In February, when Margaret went to the judge’s office to turn in her annual report regarding her husband’s condition, she was given a large stack of papers containing new regulations and forms she needed to fill out.
“I got as far as the paragraph that said I would need a court order to take any money out of our joint accounts and took it all to my attorney,” Margaret said.
Some of the 16 mandates of LB157 include that funds of the guardian and ward should not be co-mingled. A guardian will take no money out of the shared accounts by any means, for any purpose without a court order, and guardians are required to use specific forms downloaded from the Nebraska Supreme Court’s website. In addition, guardians are required to pay a $5 fee to file required reports.
Until this law passed, Margaret said she didn’t have a problem. Now she said believes she needs a court order to buy a tube of toothpaste from the joint bank account she shares with her incapacitated husband.
Their funds have been co-mingled for the last 56 years. In the nursing home, Bob doesn’t need any of the assets he shares with his wife. His expenses are being paid through worker’s compensation funds.
Margaret still has to pay her own cost of living. LB157 won’t allow her to spend any money from an account with her husband’s name on it, even though it is just as much her money as it is his. She said her attorneys have spent nine months trying to help her get access to her assets, get her money back and have use of the couple’s land.
“When he was healthy, I could’ve taken every penny out of that account and gone to Mexico if I had wanted to,” Margaret said.
Coash said it’s been Nebraska law that guardians and conservators had to get court orders to pay amounts to themselves for many years.
“I understand that this restriction can be a difficult adjustment for spouses as they have previously shared money easily from joint accounts,” Coash said. “Now that Mr. Smith is a protected person and Mrs. Smith is his guardian, these assets cannot mingle.”
In March, she was forced to set up another bank account to live on, adding any money she could scrounge up.
She finds the requirements of annual reports and accounting to be a daunting task, even with mental capacities still intact, and worries about others in similar situations at a more elderly age, unskilled in the use of the Internet required to wade through stacks of forms.
“These mandates force guardians to do exactly what the law was intended to prevent,” Margaret said. “They make it necessary to strip the ward of any ownership of funds or property.”
Coash said the Supreme Court’s Administrative Office is partnering with the Law College at University of Nebraska-Lincoln to create a step-by-step handbook to help guardians and conservators with their annual duties.
Margaret said she had no desire at all to take away all of her husband’s funds and property, some of which was given to him by his parents and some of it purchased together.
“This law leaves me no choice.
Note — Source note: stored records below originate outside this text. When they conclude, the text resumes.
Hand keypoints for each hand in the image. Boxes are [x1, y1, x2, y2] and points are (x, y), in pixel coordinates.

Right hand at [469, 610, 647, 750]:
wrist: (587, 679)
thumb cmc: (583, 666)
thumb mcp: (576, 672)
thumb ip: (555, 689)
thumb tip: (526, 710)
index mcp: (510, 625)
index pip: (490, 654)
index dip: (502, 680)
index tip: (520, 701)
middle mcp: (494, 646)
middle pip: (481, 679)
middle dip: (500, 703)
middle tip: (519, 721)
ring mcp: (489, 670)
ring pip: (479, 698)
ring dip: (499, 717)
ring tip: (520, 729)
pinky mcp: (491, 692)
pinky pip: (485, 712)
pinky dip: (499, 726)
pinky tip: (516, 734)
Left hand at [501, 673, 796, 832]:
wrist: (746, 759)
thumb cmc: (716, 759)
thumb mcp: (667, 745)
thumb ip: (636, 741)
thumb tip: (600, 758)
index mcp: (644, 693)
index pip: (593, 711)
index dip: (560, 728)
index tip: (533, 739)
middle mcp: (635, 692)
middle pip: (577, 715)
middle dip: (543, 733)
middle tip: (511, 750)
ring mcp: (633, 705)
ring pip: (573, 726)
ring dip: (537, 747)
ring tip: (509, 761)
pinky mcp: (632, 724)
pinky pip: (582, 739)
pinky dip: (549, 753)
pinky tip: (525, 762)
If I am to be able to manage what we spent 50 years building together, I have to get the court to let me take his name off of everything,” Smith said. “It makes no sense to me. If I wasn’t in the middle of it, I wouldn’t believe it.”
Margaret is looking for help in taking LB157 off the books. She’s spoken to various groups to get help lobbying the state legislature.
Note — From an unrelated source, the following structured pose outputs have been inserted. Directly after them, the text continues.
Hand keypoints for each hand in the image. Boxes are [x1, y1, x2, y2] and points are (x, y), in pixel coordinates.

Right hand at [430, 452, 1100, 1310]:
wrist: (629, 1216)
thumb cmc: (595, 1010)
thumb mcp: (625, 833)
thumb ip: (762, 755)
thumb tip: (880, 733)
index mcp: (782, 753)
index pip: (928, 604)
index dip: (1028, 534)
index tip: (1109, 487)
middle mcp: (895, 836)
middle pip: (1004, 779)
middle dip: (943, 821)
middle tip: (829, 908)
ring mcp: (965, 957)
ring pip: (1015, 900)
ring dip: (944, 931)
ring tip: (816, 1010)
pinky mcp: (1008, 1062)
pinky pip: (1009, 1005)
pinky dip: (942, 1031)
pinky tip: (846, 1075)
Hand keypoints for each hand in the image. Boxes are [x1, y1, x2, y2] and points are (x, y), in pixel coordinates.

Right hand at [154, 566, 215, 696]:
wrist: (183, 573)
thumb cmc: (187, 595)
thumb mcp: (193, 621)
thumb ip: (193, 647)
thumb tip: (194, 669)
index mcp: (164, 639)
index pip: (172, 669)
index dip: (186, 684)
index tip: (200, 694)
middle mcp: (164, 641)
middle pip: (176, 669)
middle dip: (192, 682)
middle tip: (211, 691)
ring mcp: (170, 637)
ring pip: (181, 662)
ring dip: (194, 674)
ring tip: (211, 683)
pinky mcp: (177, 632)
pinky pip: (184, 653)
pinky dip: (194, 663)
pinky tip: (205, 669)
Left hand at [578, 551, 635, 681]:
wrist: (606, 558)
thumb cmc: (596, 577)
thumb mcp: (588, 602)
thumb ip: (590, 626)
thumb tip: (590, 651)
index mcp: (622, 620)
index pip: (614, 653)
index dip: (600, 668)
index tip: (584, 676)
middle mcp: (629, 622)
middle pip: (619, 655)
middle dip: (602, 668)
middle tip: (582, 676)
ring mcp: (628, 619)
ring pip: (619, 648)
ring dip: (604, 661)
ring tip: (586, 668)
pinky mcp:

In an email response for comment from the office of state Sen. John Wightman of Lexington, Smith’s District 36 representative, Legislative Aide Roger Keetle wrote that Wightman would support changes to LB157 to address the issues Margaret has raised.
“LB157 was enacted into law because of well-documented abuses by guardians of their fiduciary duty to their wards. In the process of implementation it appears that the Supreme Court expanded the scope of the law and its obligations beyond what was contemplated in the law through regulations,” Keetle wrote.
He added the Supreme Court has heard “loud and clear” from attorneys that the regulations go too far and impose unnecessary burdens on guardians such as Smith.
“She is not alone in seeking changes to the law,” he wrote.
He said the Supreme Court is re-drafting the requirements and proposed changes will be discussed when the Nebraska Legislature convenes in January.